What was so important that the American, John Allen Chau from Alabama, felt he had to visit them?
He allegedly wanted to convert everybody to Christianity.
Contact with the endangered Andaman tribes living in isolation from the world is illegal because of the risks to them from outside disease.
Estimates say the Sentinelese, who are totally cut off from civilisation, number only between 50 and 150.
Seven fishermen have been arrested for illegally ferrying the American to the island, police say.
Local media have reported that Chau may have wanted to meet the tribe to preach Christianity to them.
“Police said Chau had previously visited North Sentinel island about four or five times with the help of local fishermen,” journalist Subir Bhaumik, who has been covering the islands for years, told BBC Hindi.

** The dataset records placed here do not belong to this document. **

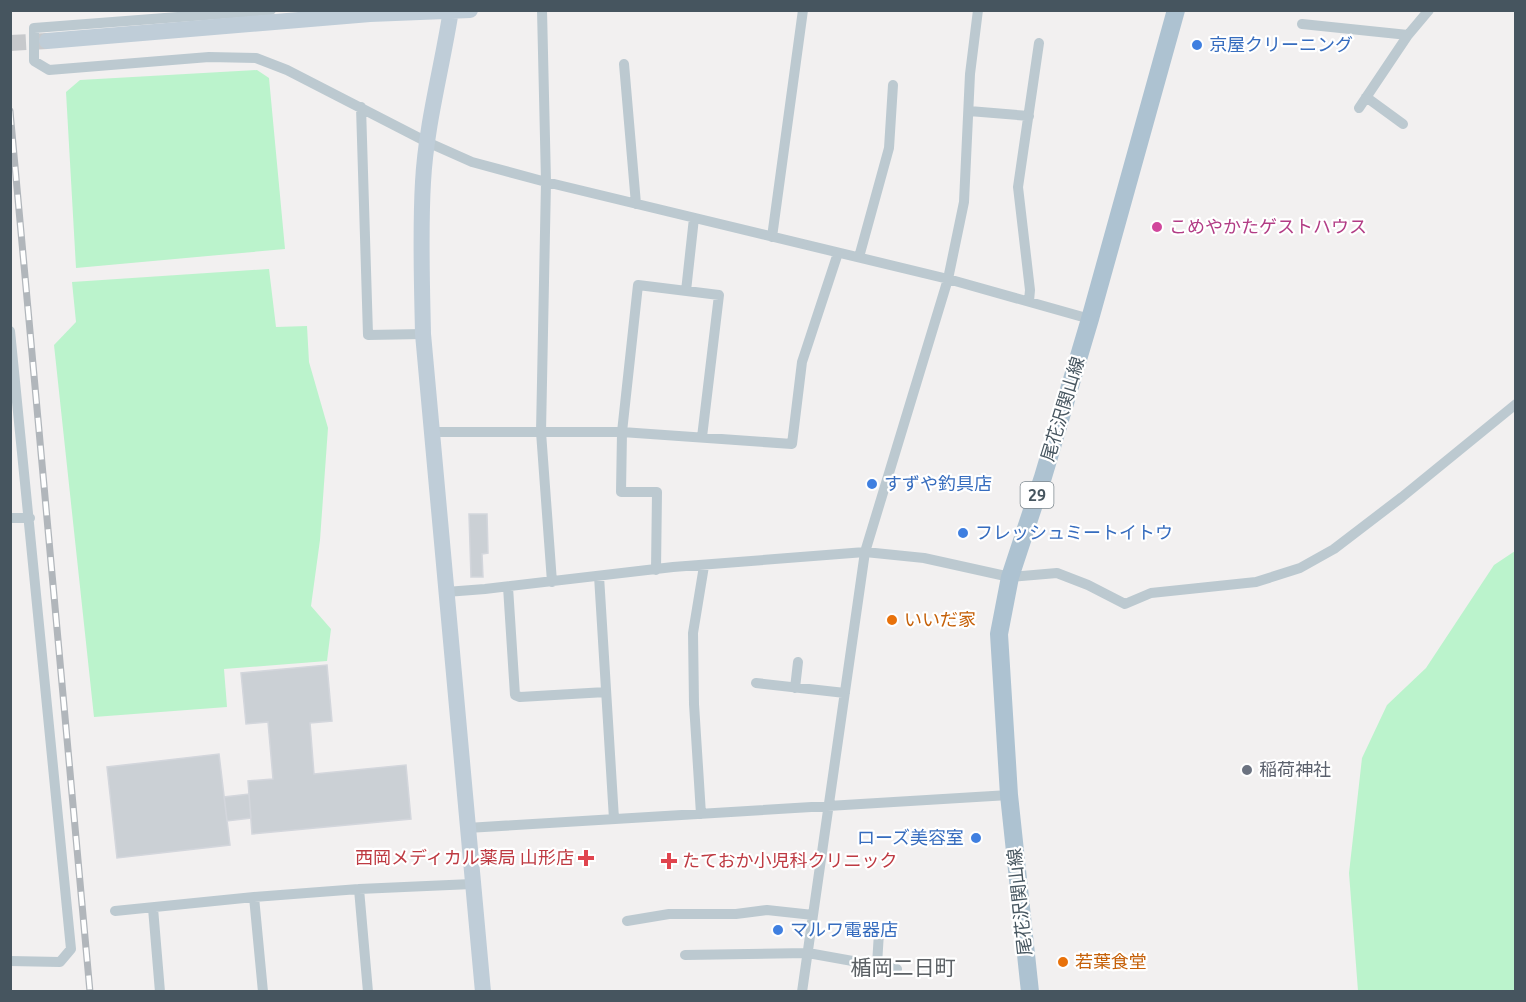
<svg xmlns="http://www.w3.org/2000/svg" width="1526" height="1002" font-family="Ubuntu,'Noto Sans JP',sans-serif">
<rect width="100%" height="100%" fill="#f2f0f0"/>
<path fill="#bbf3cc" d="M257,70L269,78L285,249L76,268L66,92L80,80Z
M269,269L276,327L307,326L309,362L328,428L320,540L311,606L331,629L327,661L224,669L227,707L94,717L54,345L76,322L72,282Z
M1515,551V991H1358L1349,873L1362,758L1387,705L1426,668L1494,565Z"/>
<path fill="#cbd0d5" stroke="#d3d6dc" stroke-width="1.5" d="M469,514H487L488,553L482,554L483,577H471Z
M327,665L332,721L310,723L314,774L406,765L411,819L252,834L248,781L273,779L268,722L246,724L241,673Z
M219,754L230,845L117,858L107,767Z
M249,794L251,818L227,821L224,797Z"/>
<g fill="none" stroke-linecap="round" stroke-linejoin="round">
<path stroke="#c7c9cc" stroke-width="16" stroke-dasharray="16 8" stroke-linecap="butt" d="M10,43L47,41"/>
<path stroke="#bcc9d0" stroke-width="10" d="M271,10L34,28V61L49,70L209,57L256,58L287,70L427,142L472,162L546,182L948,279L1090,319
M542,10L546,182L541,432L552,582
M1302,24L1408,35
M624,64L636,204
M1366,97L1403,124
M361,107L368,335L423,334
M1359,108L1408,35L1429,10
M969,111L1029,116
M772,237L803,10
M859,257L889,148L893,85
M686,291L694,218
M1029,301L1030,290L1018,187L1039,43
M10,331L71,949L60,962L10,961
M431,432H622L792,444L802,362L838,253
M10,518H30
M656,570L657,492H621L622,432L638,285L719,295L702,437
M599,576L614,819
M508,587L515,695L520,697L606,692
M446,592L485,589L673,567L865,552L924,558L1010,577L1057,573L1088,585L1125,604L1151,593L1256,582L1300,568L1334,549L1402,497L1516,404
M756,683L845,693
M795,688L798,662
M701,814L694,704L693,633L704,566
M467,828L1009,795
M359,889L368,992
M153,908L160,992
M115,911L254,897
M627,921L669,914H736L767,910L813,915
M685,955L808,953L897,969
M877,965L879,932
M263,992L254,897L359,889L472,884
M802,992L865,552L948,279L964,202L970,74L978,10"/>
<path stroke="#bfcdd8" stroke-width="16" d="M451,10C442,68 426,125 423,182C420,233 422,283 423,334L483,992
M47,41L370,14L470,10"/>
<path stroke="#adc2d1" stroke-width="18" d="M1030,992L1009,795L999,634L1010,577L1043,477L1090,319L1176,10"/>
<defs>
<path id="rail" d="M10,111L90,992"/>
</defs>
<use href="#rail" stroke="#b1b6bb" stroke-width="7"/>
<use href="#rail" stroke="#fff" stroke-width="4.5" stroke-dasharray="14" stroke-linecap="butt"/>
</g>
<g fill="#3f7fe0" stroke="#fff" stroke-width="2">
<circle cx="1197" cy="45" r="6"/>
<circle cx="872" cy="484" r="6"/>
<circle cx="963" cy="533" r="6"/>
<circle cx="976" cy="838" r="6"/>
<circle cx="778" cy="930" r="6"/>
</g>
<circle fill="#d1479c" stroke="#fff" stroke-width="2" cx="1157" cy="227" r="6"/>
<g fill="#e8710a" stroke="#fff" stroke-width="2">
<circle cx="892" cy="620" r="6"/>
<circle cx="1063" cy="962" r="6"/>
</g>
<circle fill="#6b7280" stroke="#fff" stroke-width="2" cx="1247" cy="770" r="6"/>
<g fill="#e0444e" stroke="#fff" stroke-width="2">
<path d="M583 849h6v6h6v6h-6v6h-6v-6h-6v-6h6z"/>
<path d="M666 852h6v6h6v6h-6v6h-6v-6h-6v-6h6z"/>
</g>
<g text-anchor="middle" stroke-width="4.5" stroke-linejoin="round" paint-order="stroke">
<rect fill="#fff" stroke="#7e888f" stroke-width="1.5" x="1020.5" y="482" width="33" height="26" rx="4.5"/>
<g font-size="16" font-weight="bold" fill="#46555f">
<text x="1037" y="501">29</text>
</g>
<g font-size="18" fill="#366cbe" stroke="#fff" text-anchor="start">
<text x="1209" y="51">京屋クリーニング</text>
<text x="884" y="490">すずや釣具店</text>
<text x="975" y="539">フレッシュミートイトウ</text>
<text x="964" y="844" text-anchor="end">ローズ美容室</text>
<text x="790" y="936">マルワ電器店</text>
</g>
<g font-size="18" fill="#b23c85" stroke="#fff" text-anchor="start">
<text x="1169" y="233">こめやかたゲストハウス</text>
</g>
<g font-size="18" fill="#46555f" stroke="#fff">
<text transform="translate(1063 409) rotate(-73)" y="6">尾花沢関山線</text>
<text transform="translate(1020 902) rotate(-96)" y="6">尾花沢関山線</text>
</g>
<g font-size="18" fill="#c56008" stroke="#fff" text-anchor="start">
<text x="904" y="626">いいだ家</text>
<text x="1075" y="968">若葉食堂</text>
</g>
<g font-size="18" fill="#5b616d" stroke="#fff" text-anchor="start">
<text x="1259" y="776">稲荷神社</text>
</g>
<g font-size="18" fill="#be3a42" stroke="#fff" text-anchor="end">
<text x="574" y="864">西岡メディカル薬局 山形店</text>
<text x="682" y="867" text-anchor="start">たておか小児科クリニック</text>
</g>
<g font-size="21" fill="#5c6165" stroke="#fff">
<text x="903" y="975">楯岡二日町</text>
</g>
</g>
<rect width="1526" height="1002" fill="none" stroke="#46555f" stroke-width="24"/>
</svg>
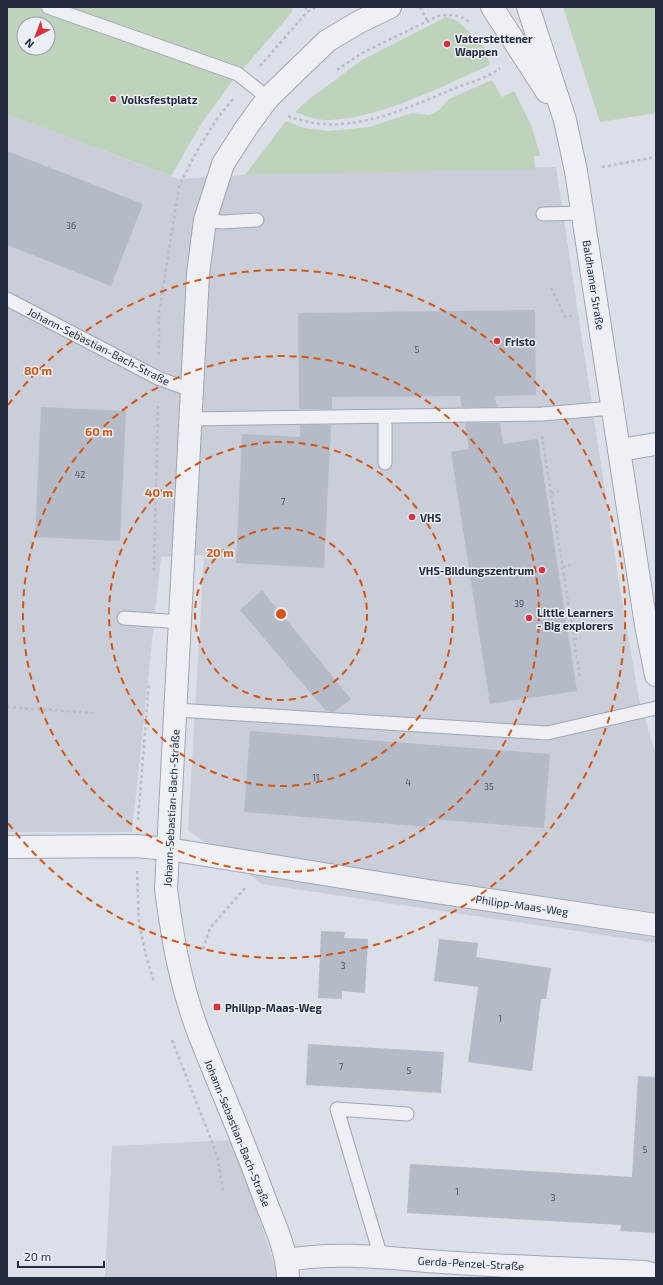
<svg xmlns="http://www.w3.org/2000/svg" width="663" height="1285" viewBox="0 0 663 1285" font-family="'Exo 2',sans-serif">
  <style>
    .built { fill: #c9ced9 }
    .green { fill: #bfd2bb; fill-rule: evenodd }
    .building { fill: #b5bac7 }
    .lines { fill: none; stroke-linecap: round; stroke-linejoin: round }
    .service-casing { stroke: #a0a6b1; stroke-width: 15 }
    .minor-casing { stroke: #a0a6b1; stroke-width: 24 }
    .tertiary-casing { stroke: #a0a6b1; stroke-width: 24 }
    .path { stroke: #b9bdc6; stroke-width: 2.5; stroke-dasharray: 3 3; stroke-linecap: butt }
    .service { stroke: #eef0f5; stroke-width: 13 }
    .minor { stroke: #eef0f5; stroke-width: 22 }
    .tertiary { stroke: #eef0f5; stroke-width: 22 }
    .ring { fill: none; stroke: #d45411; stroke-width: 2; stroke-dasharray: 7 5 }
    .poi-dot { fill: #dc303e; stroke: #eaeef5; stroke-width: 1.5 }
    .labels { text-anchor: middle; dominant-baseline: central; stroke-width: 3; stroke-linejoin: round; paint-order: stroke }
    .number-label { font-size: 9px; fill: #485061 }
    .poi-label { font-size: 11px; font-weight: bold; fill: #232c3f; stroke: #eaeef5; text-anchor: start }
    .street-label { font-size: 11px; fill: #232c3f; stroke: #eaeef5 }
    .centre { fill: #d45411; stroke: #eaeef5; stroke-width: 2 }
    .ring-label { font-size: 12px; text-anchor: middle; font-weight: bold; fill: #d45411; stroke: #eaeef5; stroke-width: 3; stroke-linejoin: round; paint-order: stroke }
  </style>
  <rect width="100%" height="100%" fill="#dbdfe7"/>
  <g class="built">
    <polygon points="7,114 178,179 245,175 556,167 618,577 639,699 656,755 656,943 262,884 188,830 204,555 161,557 132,832 7,832"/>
    <polygon points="234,1140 276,1271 276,1278 105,1278 112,1146"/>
  </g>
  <g class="green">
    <path d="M 7,7 L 293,7 L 292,12 L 230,84 L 201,124 L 171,176 L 7,114 ZM 24,24 L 48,24 L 48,48 L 24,48 Z"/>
    <polygon points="563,7 656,7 656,113 600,122"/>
    <path d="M 446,17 L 458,21 L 484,47 L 490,65 C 443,86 383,117 331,120 C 319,121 306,116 295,112 L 308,100 L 362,60 Z"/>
    <polygon points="492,80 502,97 514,91 532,127 540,156 534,156 535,169 245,175 286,121 304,128 329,131 370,127 412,113 429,115 439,110 449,99"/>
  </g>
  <g class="building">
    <polygon points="7,151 143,204 111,286 7,245"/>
    <polygon points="535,310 536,395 495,396 497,407 462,407 460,396 332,397 332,409 299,409 298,313"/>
    <polygon points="41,407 126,411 120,541 35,537"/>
    <polygon points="465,423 500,423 503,444 538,439 577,691 490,704 451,452 469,449"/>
    <polygon points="300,425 331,425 324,568 236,563 242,434 300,437"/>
    <polygon points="262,590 351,699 334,712 326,711 240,610"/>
    <polygon points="250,731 550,754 544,828 429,819 428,827 244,812"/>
    <polygon points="321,931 345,932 344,938 368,939 365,993 342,991 342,999 318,998"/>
    <polygon points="439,939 478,943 476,957 551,968 546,999 541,999 532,1071 468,1062 478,987 434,981"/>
    <polygon points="308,1044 444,1052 441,1093 306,1085"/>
    <polygon points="638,1076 656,1077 656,1233 620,1231 621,1225 407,1213 410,1164 632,1177"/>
  </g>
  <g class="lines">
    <g class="service-casing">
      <g id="service">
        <polyline points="48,7 238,74 268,98"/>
        <polyline points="543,214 583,213"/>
        <polyline points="205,220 222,222 257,220"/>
        <polyline points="7,299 158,378 193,391"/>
        <polyline points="385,417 385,463"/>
        <polyline points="191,419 542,414 613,408"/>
        <polyline points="124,618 181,622"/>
        <polyline points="176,710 547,733 656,708"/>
        <polyline points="381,1257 337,1109 407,1114"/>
      </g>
    </g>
    <g class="minor-casing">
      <g id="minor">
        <polyline points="492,7 547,92"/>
        <polyline points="528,7 565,120 576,171 646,625 656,675"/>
        <polyline points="620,450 656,444"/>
        <polyline points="7,847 136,846 168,849 429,891 656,925"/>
        <path d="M 287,1260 C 343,1250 400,1260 457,1263 C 519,1267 582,1269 645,1272 L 656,1275"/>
      </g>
    </g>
    <g class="tertiary-casing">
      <path id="tertiary" d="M 288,1278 C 287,1249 274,1224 264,1197 C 245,1144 222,1092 201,1039 C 181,989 173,942 166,889 L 198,274 L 205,220 L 223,164 L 246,128 L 268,98 L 327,41 L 359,22 L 390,7"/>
    </g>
    <g class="path">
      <polyline points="305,7 307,12"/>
      <polyline points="420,7 427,20"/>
      <polyline points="260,66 307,12 316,7"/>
      <path d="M 337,70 L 362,53 L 438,16 C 449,14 460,14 469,22"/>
      <path d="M 288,116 C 344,138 401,111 453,89 C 468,83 488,78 500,68"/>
      <polyline points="602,167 656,157"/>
      <polyline points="551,288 565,317 572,316"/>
      <polyline points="159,355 159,313 179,187 193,158 216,120 233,99"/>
      <polyline points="542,436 580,678"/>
      <polyline points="551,493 559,491"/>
      <polyline points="563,567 570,565"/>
      <polyline points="154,571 158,402"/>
      <polyline points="574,639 581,637"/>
      <polyline points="7,707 95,713"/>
      <polyline points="138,820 149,682"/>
      <polyline points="137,871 139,923 146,956 154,982"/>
      <polyline points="203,949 210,928 245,888"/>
      <polyline points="172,1040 217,1155 223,1191"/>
    </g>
    <use href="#service" class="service"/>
    <use href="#minor" class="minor"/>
    <use href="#tertiary" class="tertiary"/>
  </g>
  <g class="ring">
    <circle cx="281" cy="614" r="86"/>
    <circle cx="281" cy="614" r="172"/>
    <circle cx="281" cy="614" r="258"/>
    <path d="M8 405A344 344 0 1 1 8 823"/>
  </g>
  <g class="poi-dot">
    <circle cx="447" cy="44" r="4"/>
    <circle cx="113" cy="99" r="4"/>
    <circle cx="497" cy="341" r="4"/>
    <circle cx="412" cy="517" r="4"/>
    <circle cx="542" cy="570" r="4"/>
    <circle cx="529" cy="618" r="4"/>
    <rect x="213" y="1003" width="8" height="8" rx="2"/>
  </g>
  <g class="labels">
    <g class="number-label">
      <text x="71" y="225">36</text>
      <text x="417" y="349">5</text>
      <text x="80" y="474">42</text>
      <text x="283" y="501">7</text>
      <text x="519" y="603">39</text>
      <text x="316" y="777">11</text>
      <text x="408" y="782">4</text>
      <text x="489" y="786">35</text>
      <text x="343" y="965">3</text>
      <text x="500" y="1018">1</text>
      <text x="341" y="1066">7</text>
      <text x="409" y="1070">5</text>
      <text x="645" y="1149">5</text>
      <text x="457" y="1191">1</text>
      <text x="553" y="1197">3</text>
    </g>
    <g class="poi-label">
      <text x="455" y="38">Vaterstettener<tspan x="455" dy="13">Wappen</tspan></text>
      <text x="121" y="99">Volksfestplatz</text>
      <text x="505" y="341">Fristo</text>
      <text x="420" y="517">VHS</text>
      <text x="534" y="570" text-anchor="end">VHS-Bildungszentrum</text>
      <text x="537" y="612">Little Learners<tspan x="537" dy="13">- Big explorers</tspan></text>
      <text x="225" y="1007">Philipp-Maas-Weg</text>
    </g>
    <g class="street-label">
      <text transform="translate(594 285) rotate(81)">Baldhamer Straße</text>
      <text transform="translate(99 346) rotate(27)">Johann-Sebastian-Bach-Straße</text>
      <text transform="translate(171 808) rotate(-87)">Johann-Sebastian-Bach-Straße</text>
      <text transform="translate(522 905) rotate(8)">Philipp-Maas-Weg</text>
      <text transform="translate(238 1133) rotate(68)">Johann-Sebastian-Bach-Straße</text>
      <text transform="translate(471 1263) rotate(3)">Gerda-Penzel-Straße</text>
    </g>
  </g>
  <circle cx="281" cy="614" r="6" class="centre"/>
  <g class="ring-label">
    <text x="38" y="375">80 m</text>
    <text x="99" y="436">60 m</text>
    <text x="159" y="497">40 m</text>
    <text x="220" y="557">20 m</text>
  </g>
  <rect width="663" height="1285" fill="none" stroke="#232c3f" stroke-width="16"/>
  <g transform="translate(36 36) rotate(222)"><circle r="19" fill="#eaeef5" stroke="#9aa0ac"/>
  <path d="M0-3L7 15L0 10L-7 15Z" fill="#dc303e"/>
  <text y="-6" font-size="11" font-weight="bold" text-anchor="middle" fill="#232c3f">N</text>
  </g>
  <path d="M18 1261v6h86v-6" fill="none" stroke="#232c3f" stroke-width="2"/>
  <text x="24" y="1261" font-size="12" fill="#232c3f" stroke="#eaeef5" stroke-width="3" paint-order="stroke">20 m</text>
</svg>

No doubt, many Christians will hail this man as a martyr and compare him to Jim Elliot, a missionary killed by the natives of Ecuador in 1956.
What’s really ironic is that many of the same people lauding this man for his martyrdom likely decry illegal immigrants coming into the United States. What was Chau doing that was so different?
There’s a Bible verse in Matthew 10:14 that goes, “If anyone will not welcome you or listen to your words, leave that home or town and shake the dust off your feet.” Given the obvious way that the Sentinelese people have demanded privacy, it would have been wise and respectful to heed that request.
Chau didn’t listen. Hopefully others will.